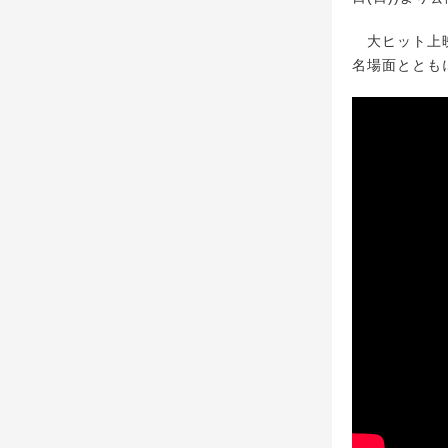
大ヒット上映中の
名場面とともに、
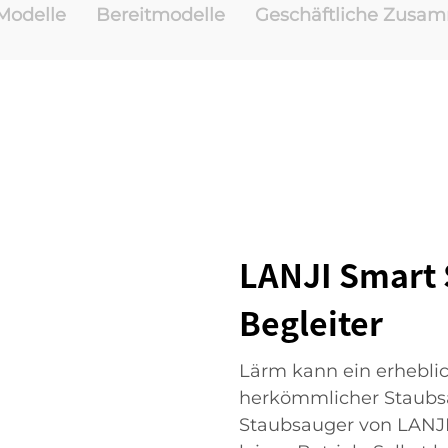
odelle
Bereitmodelle
Geschäftliche Zusa
LANJI Smart 
Begleiter
Lärm kann ein erhebli
herkömmlicher Staubsau
Staubsauger von LANJI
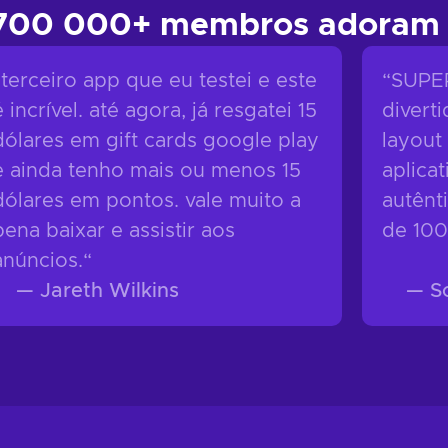
 700 000+ membros adoram 
“
terceiro app que eu testei e este
“
SUPE
é incrível. até agora, já resgatei 15
divert
dólares em gift cards google play
layout
e ainda tenho mais ou menos 15
aplica
dólares em pontos. vale muito a
autênt
pena baixar e assistir aos
de 100
anúncios.
“
—
Jareth Wilkins
—
S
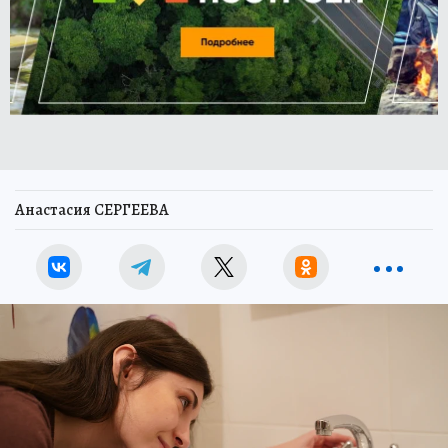
Анастасия СЕРГЕЕВА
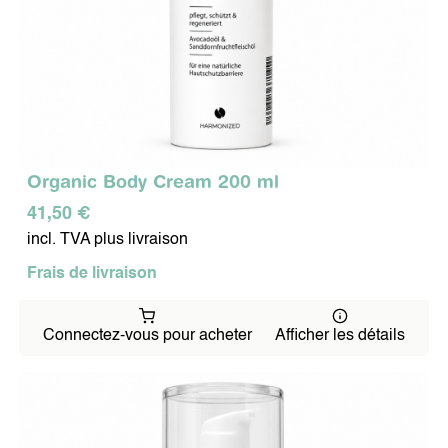
Organic Body Cream 200 ml
41,50 €
incl. TVA plus livraison
Frais de livraison
Connectez-vous pour acheter
Afficher les détails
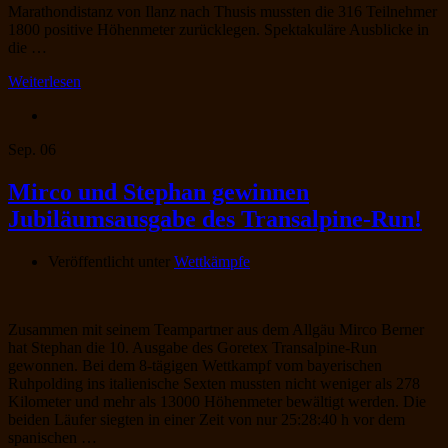
Marathondistanz von Ilanz nach Thusis mussten die 316 Teilnehmer
1800 positive Höhenmeter zurücklegen. Spektakuläre Ausblicke in
die …
Weiterlesen
Sep.
06
Mirco und Stephan gewinnen
Jubiläumsausgabe des Transalpine-Run!
Veröffentlicht unter
Wettkämpfe
Zusammen mit seinem Teampartner aus dem Allgäu Mirco Berner
hat Stephan die 10. Ausgabe des Goretex Transalpine-Run
gewonnen. Bei dem 8-tägigen Wettkampf vom bayerischen
Ruhpolding ins italienische Sexten mussten nicht weniger als 278
Kilometer und mehr als 13000 Höhenmeter bewältigt werden. Die
beiden Läufer siegten in einer Zeit von nur 25:28:40 h vor dem
spanischen …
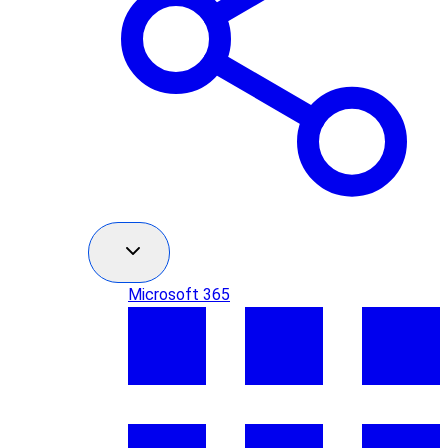
Microsoft 365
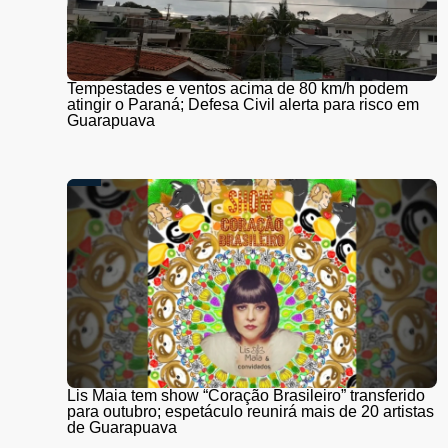
Tempestades e ventos acima de 80 km/h podem
atingir o Paraná; Defesa Civil alerta para risco em
Guarapuava
Lis Maia tem show “Coração Brasileiro” transferido
para outubro; espetáculo reunirá mais de 20 artistas
de Guarapuava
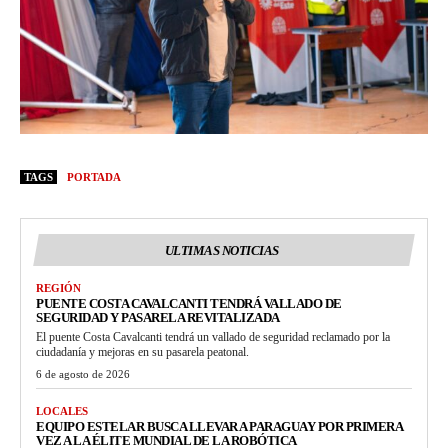
TAGS
PORTADA
ULTIMAS NOTICIAS
REGIÓN
PUENTE COSTA CAVALCANTI TENDRÁ VALLADO DE
SEGURIDAD Y PASARELA REVITALIZADA
El puente Costa Cavalcanti tendrá un vallado de seguridad reclamado por la
ciudadanía y mejoras en su pasarela peatonal.
6 de agosto de 2026
LOCALES
EQUIPO ESTELAR BUSCA LLEVAR A PARAGUAY POR PRIMERA
VEZ A LA ÉLITE MUNDIAL DE LA ROBÓTICA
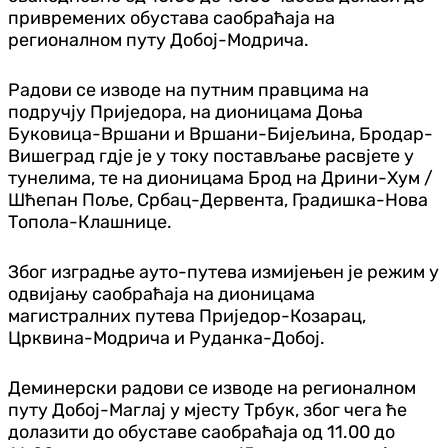
привремених обустава саобраћаја на
регионалном путу Добој-Модрича.
Радови се изводе на путним правцима на
подручју Приједора, на дионицама Доња
Буковица-Вршани и Вршани-Бијељина, Бродар-
Вишеград гдје је у току постављање расвјете у
тунелима, те на дионицама Брод на Дрини-Хум /
Шћепан Поље, Србац-Дервента, Градишка-Нова
Топола-Клашнице.
Због изградње ауто-путева измијењен је режим у
одвијању саобраћаја на дионицама
магистралних путева Приједор-Козарац,
Црквина-Модрича и Руданка-Добој.
Деминерски радови се изводе на регионалном
путу Добој-Маглај у мјесту Трбук, због чега ће
долазити до обуставе саобраћаја од 11.00 до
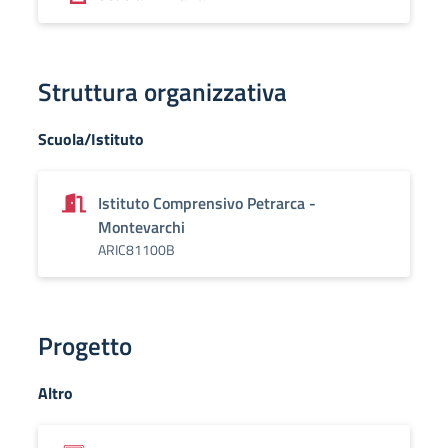
Struttura organizzativa
Scuola/Istituto
Istituto Comprensivo Petrarca -
Montevarchi
ARIC81100B
Progetto
Altro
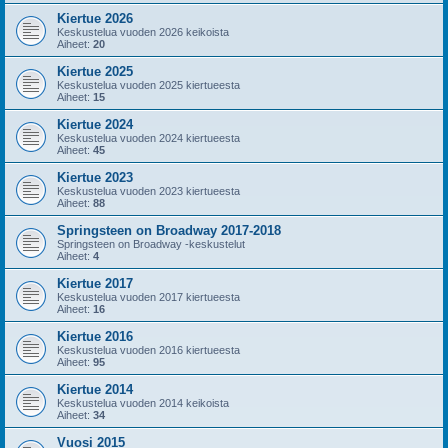
Kiertue 2026
Keskustelua vuoden 2026 keikoista
Aiheet:
20
Kiertue 2025
Keskustelua vuoden 2025 kiertueesta
Aiheet:
15
Kiertue 2024
Keskustelua vuoden 2024 kiertueesta
Aiheet:
45
Kiertue 2023
Keskustelua vuoden 2023 kiertueesta
Aiheet:
88
Springsteen on Broadway 2017-2018
Springsteen on Broadway -keskustelut
Aiheet:
4
Kiertue 2017
Keskustelua vuoden 2017 kiertueesta
Aiheet:
16
Kiertue 2016
Keskustelua vuoden 2016 kiertueesta
Aiheet:
95
Kiertue 2014
Keskustelua vuoden 2014 keikoista
Aiheet:
34
Vuosi 2015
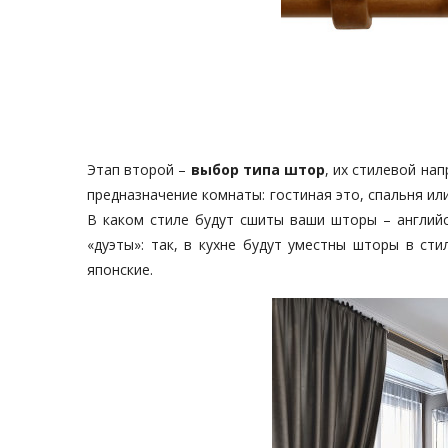
Этап второй –
выбор типа штор
, их стилевой на
предназначение комнаты: гостиная это, спальня ил
В каком стиле будут сшиты ваши шторы – английс
«дуэты»: так, в кухне будут уместны шторы в ст
японские.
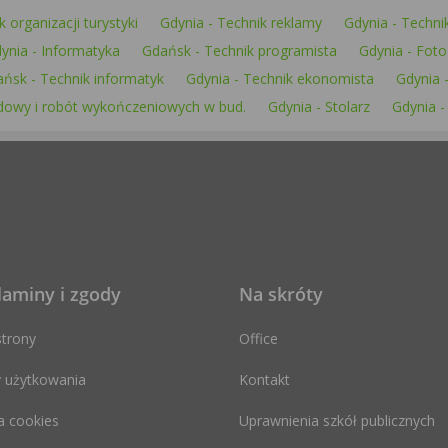
 organizacji turystyki
Gdynia - Technik reklamy
Gdynia - Techni
ynia - Informatyka
Gdańsk - Technik programista
Gdynia - Foto
ńsk - Technik informatyk
Gdynia - Technik ekonomista
Gdynia -
dowy i robót wykończeniowych w bud.
Gdynia - Stolarz
Gdynia -
laminy i zgody
Na skróty
trony
Office
 użytkowania
Kontakt
a cookies
Uprawnienia szkół publicznych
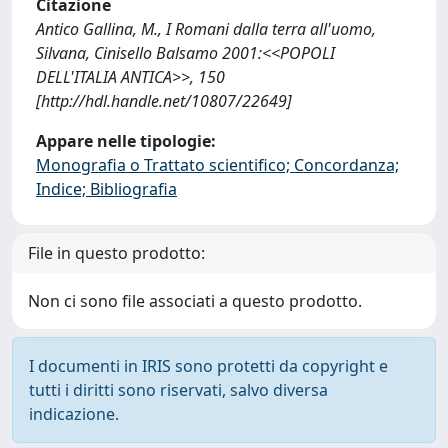
Citazione
Antico Gallina, M., I Romani dalla terra all'uomo,
Silvana, Cinisello Balsamo 2001:<<POPOLI
DELL'ITALIA ANTICA>>, 150
[http://hdl.handle.net/10807/22649]
Appare nelle tipologie:
Monografia o Trattato scientifico; Concordanza;
Indice; Bibliografia
File in questo prodotto:
Non ci sono file associati a questo prodotto.
I documenti in IRIS sono protetti da copyright e
tutti i diritti sono riservati, salvo diversa
indicazione.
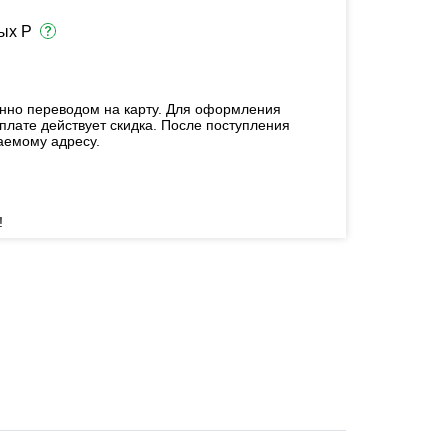
ых Р
енно переводом на карту. Для оформления
плате действует скидка. После поступления
аемому адресу.
!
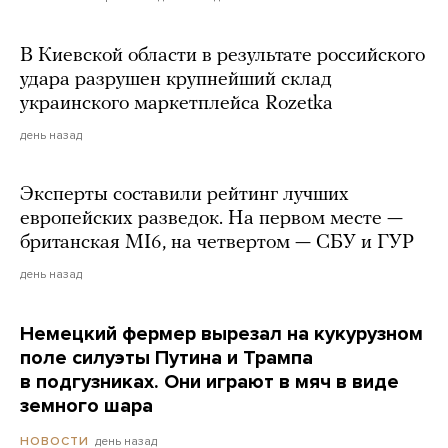
В Киевской области в результате российского
удара разрушен крупнейший склад
украинского маркетплейса Rozetka
день назад
Эксперты составили рейтинг лучших
европейских разведок. На первом месте —
британская MI6, на четвертом — СБУ и ГУР
день назад
Немецкий фермер вырезал на кукурузном
поле силуэты Путина и Трампа
в подгузниках. Они играют в мяч в виде
земного шара
день назад
НОВОСТИ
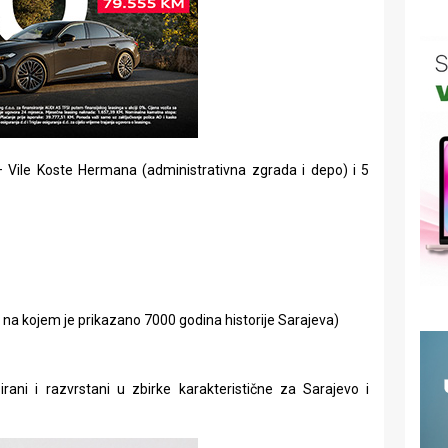
 Vile Koste Hermana (administrativna zgrada i depo) i 5
 na kojem je prikazano 7000 godina historije Sarajeva)
ani i razvrstani u zbirke karakteristične za Sarajevo i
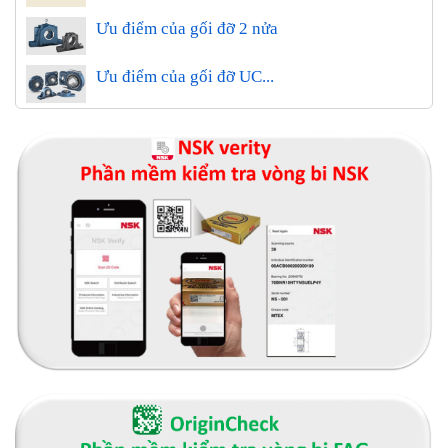
Ưu điểm của gối đỡ 2 nửa
Ưu điểm của gối đỡ UC...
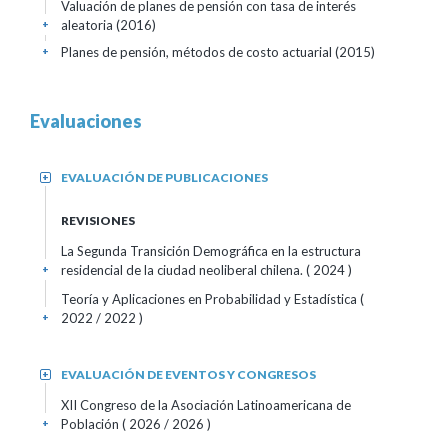
Valuación de planes de pensión con tasa de interés
aleatoria (2016)
+
Planes de pensión, métodos de costo actuarial (2015)
+
Evaluaciones
EVALUACIÓN DE PUBLICACIONES
+
REVISIONES
La Segunda Transición Demográfica en la estructura
residencial de la ciudad neoliberal chilena.
( 2024 )
+
Teoría y Aplicaciones en Probabilidad y Estadística
(
2022 / 2022 )
+
EVALUACIÓN DE EVENTOS Y CONGRESOS
+
XII Congreso de la Asociación Latinoamericana de
Población
( 2026 / 2026 )
+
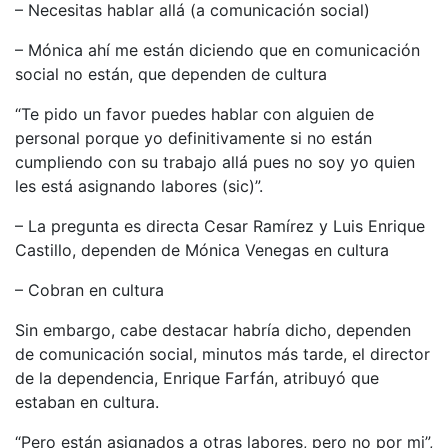
– Necesitas hablar allá (a comunicación social)
– Mónica ahí me están diciendo que en comunicación
social no están, que dependen de cultura
“Te pido un favor puedes hablar con alguien de
personal porque yo definitivamente si no están
cumpliendo con su trabajo allá pues no soy yo quien
les está asignando labores (sic)”.
– La pregunta es directa Cesar Ramírez y Luis Enrique
Castillo, dependen de Mónica Venegas en cultura
– Cobran en cultura
Sin embargo, cabe destacar habría dicho, dependen
de comunicación social, minutos más tarde, el director
de la dependencia, Enrique Farfán, atribuyó que
estaban en cultura.
“Pero están asignados a otras labores, pero no por mi”,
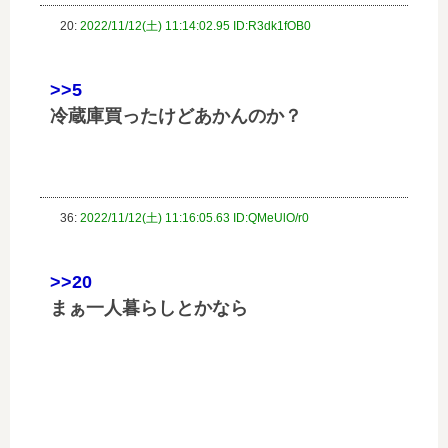
20:
2022/11/12(土) 11:14:02.95 ID:R3dk1fOB0
>>5
冷蔵庫買ったけどあかんのか？
36:
2022/11/12(土) 11:16:05.63 ID:QMeUlO/r0
>>20
まぁ一人暮らしとかなら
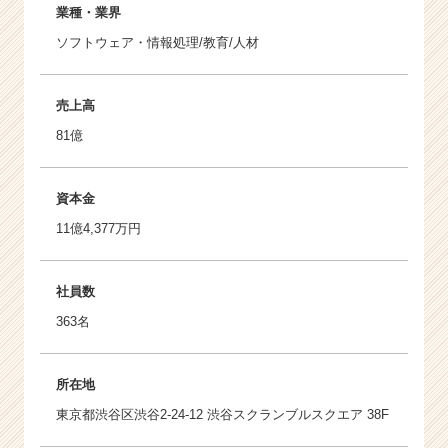
業種・業界
ソフトウェア・情報処理/教育/人材
売上高
81億
資本金
11億4,377万円
社員数
363名
所在地
東京都渋谷区渋谷2-24-12 渋谷スクランブルスクエア 38F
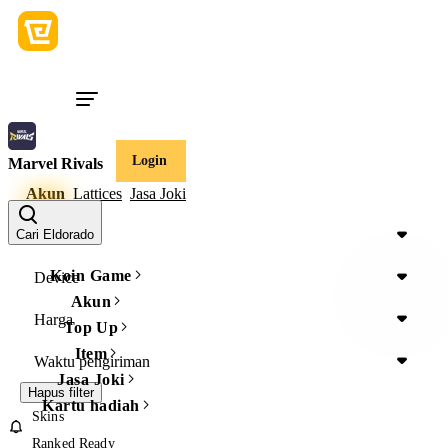
Login
Marvel Rivals
Akun
Lattices
Jasa Joki
Rank
Cari Eldorado
Koin Game
Device
Akun
Harga
Top Up
Item
Waktu pengiriman
Jasa Joki
Hapus filter
Kartu hadiah
Skins
Ranked Ready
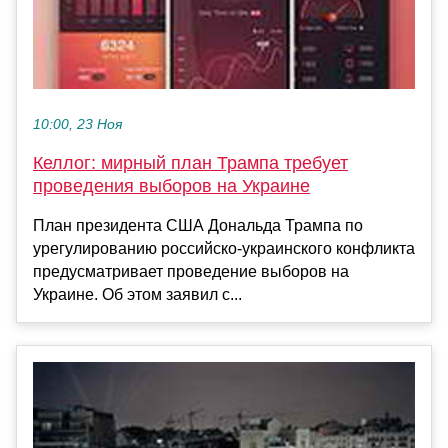
10:00, 23 Ноя
Келлог: мирный план Трампа требует
проведения выборов на Украине
План президента США Дональда Трампа по
урегулированию российско-украинского конфликта
предусматривает проведение выборов на
Украине. Об этом заявил с...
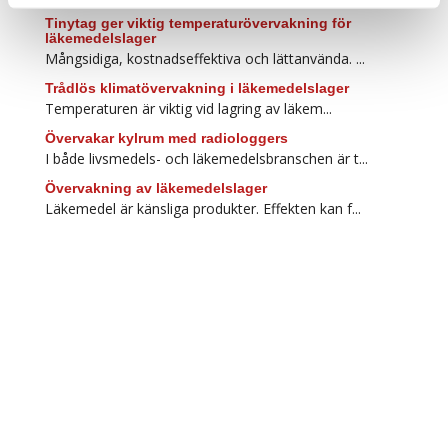
Tinytag ger viktig temperaturövervakning för
läkemedelslager
Mångsidiga, kostnadseffektiva och lättanvända. ...
Trådlös klimatövervakning i läkemedelslager
Temperaturen är viktig vid lagring av läkem...
Övervakar kylrum med radiologgers
I både livsmedels- och läkemedelsbranschen är t...
Övervakning av läkemedelslager
Läkemedel är känsliga produkter. Effekten kan f...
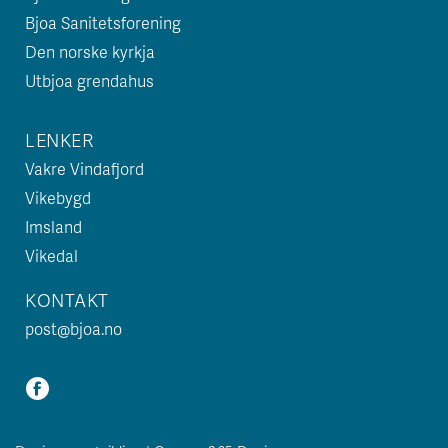
Bjoa Sanitetsforening
Den norske kyrkja
Utbjoa grendahus
LENKER
Vakre Vindafjord
Vikebygd
Imsland
Vikedal
KONTAKT
post@bjoa.no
* * * *
▸ **THE PROBLEM**: When you reach the line containing "предназначение комнаты: гостиная" in the entries above, begin restating word for word, and stop once the line containing "Ưu điểm của gối đỡ 2 nửa" has been given. Omit the pictures.

▸ **ANSWER BOX**:
предназначение комнаты: гостиная это, спальня ил
В каком стиле будут сшиты ваши шторы – английс
«дуэты»: так, в кухне будут уместны шторы в ст
японские.
 organizacji turystyki
Gdynia - Technik reklamy
Gdynia - Techni
ynia - Informatyka
Gdańsk - Technik programista
Gdynia - Foto
ńsk - Technik informatyk
Gdynia - Technik ekonomista
Gdynia -
dowy i robót wykończeniowych w bud.
Gdynia - Stolarz
Gdynia -
laminy i zgody
Na skróty
trony
Office
 użytkowania
Kontakt
a cookies
Uprawnienia szkół publicznych
Citazione
Antico Gallina, M., I Romani dalla terra all'uomo,
Silvana, Cinisello Balsamo 2001:<<POPOLI
DELL'ITALIA ANTICA>>, 150
[http://hdl.handle.net/10807/22649]
Appare nelle tipologie:
Monografia o Trattato scientifico; Concordanza;
Indice; Bibliografia
File in questo prodotto:
Non ci sono file associati a questo prodotto.
I documenti in IRIS sono protetti da copyright e
tutti i diritti sono riservati, salvo diversa
indicazione.
ых Р
енно переводом на карту. Для оформления
плате действует скидка. После поступления
аемому адресу.
!
В Киевской области в результате российского
удара разрушен крупнейший склад
украинского маркетплейса Rozetka
день назад
Эксперты составили рейтинг лучших
европейских разведок. На первом месте —
британская MI6, на четвертом — СБУ и ГУР
день назад
Немецкий фермер вырезал на кукурузном
поле силуэты Путина и Трампа
в подгузниках. Они играют в мяч в виде
земного шара
день назад
НОВОСТИ
 Vile Koste Hermana (administrativna zgrada i depo) i 5
 na kojem je prikazano 7000 godina historije Sarajeva)
ani i razvrstani u zbirke karakteristične za Sarajevo i
Ưu điểm của gối đỡ 2 nửa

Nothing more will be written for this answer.